(DOCUMENT EXCERPT):
•••••
Friday, March 14, 2008

More On Adam Smith and Bernard Mandeville's Differences

Mark Koyama replies to my comments on Bernard Mandeville and Adam Smith’s difference on his blog, Oxonomics, here and I respond as below:

Adam Smith defined wealth as the ‘annual production of the necessaries, the conveniences, and the amusements of life’. Clearly, without the production of the ‘necessaries’ to subsistence level, society would not continue, and this was the experience in the ‘1st Age of Man’ (hunting). After property was introduced, the ‘2nd and 3rd Ages of Man’ (shepherding and farming), ‘conveniences’ were produced (unequally distributed), followed by the 4th Age of Man’ (commerce, ‘industry’, ‘arts’, artifacts, cities). ‘Amusements’ or Luxuries (mainly ‘superior’ decoration, dress, clothes, shelter, appurtenances of living) have been associated with each age.
•••••
(INFORMATION GIVEN):
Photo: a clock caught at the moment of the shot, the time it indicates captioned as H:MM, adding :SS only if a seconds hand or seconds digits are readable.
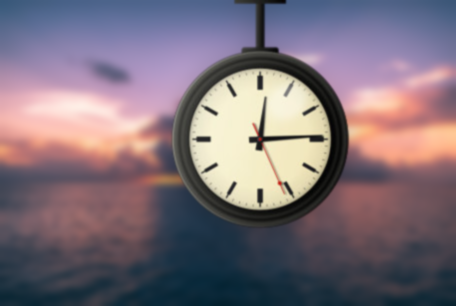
12:14:26
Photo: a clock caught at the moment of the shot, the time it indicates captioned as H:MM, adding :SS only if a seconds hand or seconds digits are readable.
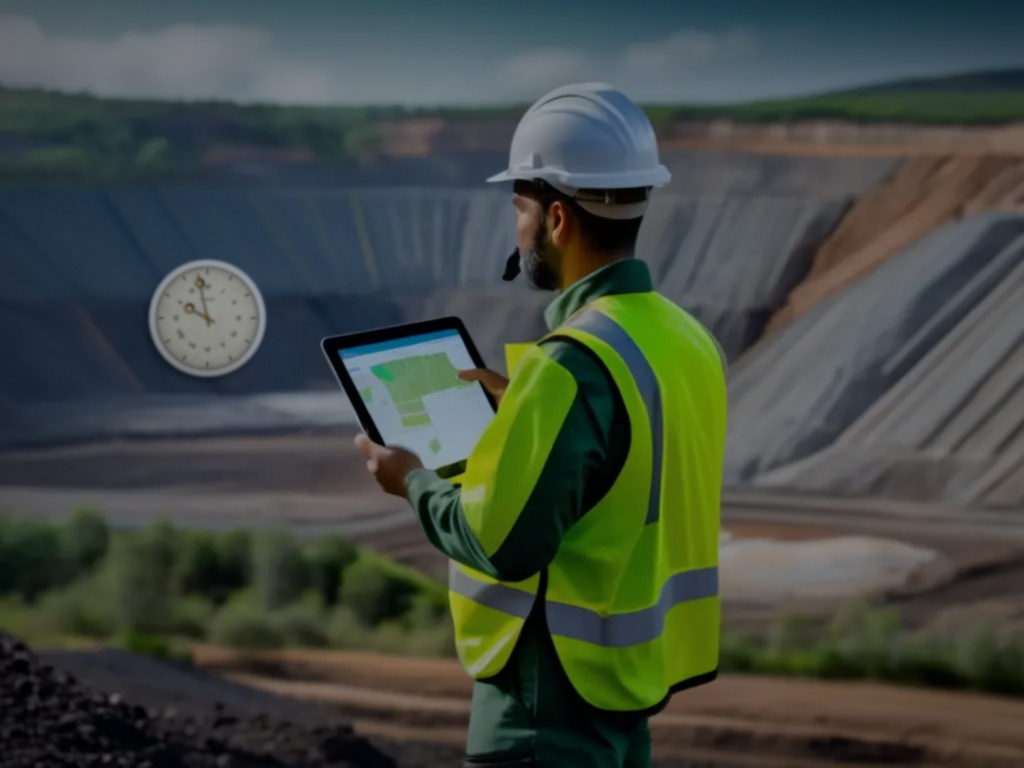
9:58
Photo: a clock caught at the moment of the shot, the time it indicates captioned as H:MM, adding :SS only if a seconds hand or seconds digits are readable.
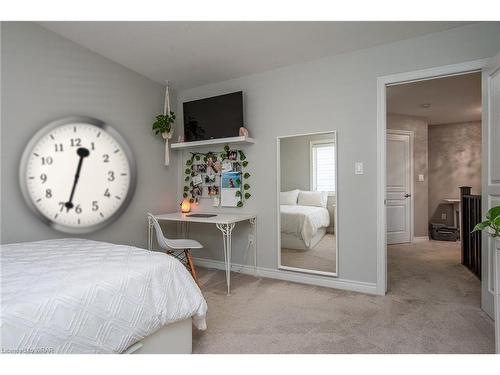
12:33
•••••
(GIVEN TASK): Write out, word for word, the part of the post on Adam Smith and Bernard Mandeville above, starting with "Mark Koyama replies" and going on through "with each age.".

(WRITTEN ANSWER):
Mark Koyama replies to my comments on Bernard Mandeville and Adam Smith’s difference on his blog, Oxonomics, here and I respond as below:

Adam Smith defined wealth as the ‘annual production of the necessaries, the conveniences, and the amusements of life’. Clearly, without the production of the ‘necessaries’ to subsistence level, society would not continue, and this was the experience in the ‘1st Age of Man’ (hunting). After property was introduced, the ‘2nd and 3rd Ages of Man’ (shepherding and farming), ‘conveniences’ were produced (unequally distributed), followed by the 4th Age of Man’ (commerce, ‘industry’, ‘arts’, artifacts, cities). ‘Amusements’ or Luxuries (mainly ‘superior’ decoration, dress, clothes, shelter, appurtenances of living) have been associated with each age.